**LISTED ENTRIES**
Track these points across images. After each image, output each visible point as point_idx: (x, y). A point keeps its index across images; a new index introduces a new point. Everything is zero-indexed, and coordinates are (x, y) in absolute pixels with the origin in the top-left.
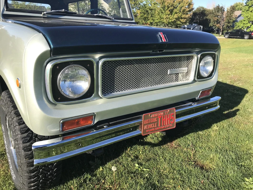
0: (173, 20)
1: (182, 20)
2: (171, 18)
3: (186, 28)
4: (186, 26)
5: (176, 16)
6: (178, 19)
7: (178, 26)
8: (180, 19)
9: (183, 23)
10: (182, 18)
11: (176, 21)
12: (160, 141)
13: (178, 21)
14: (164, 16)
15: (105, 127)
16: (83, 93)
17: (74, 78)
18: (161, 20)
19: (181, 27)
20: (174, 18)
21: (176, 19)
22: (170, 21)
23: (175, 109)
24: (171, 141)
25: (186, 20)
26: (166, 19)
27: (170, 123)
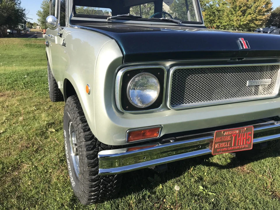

**EXERCISE REQUIREMENTS**
Extract the lines of the records verbatim, starting at the beginning of the records and ending at the line containing "10: (182, 18)", both included. Omit the pictures from your output.

**FINAL ANSWER**
Track these points across images. After each image, output each visible point as point_idx: (x, y). A point keeps its index across images; a new index introduces a new point. Everything is zero-indexed, and coordinates are (x, y) in absolute pixels with the origin in the top-left.
0: (173, 20)
1: (182, 20)
2: (171, 18)
3: (186, 28)
4: (186, 26)
5: (176, 16)
6: (178, 19)
7: (178, 26)
8: (180, 19)
9: (183, 23)
10: (182, 18)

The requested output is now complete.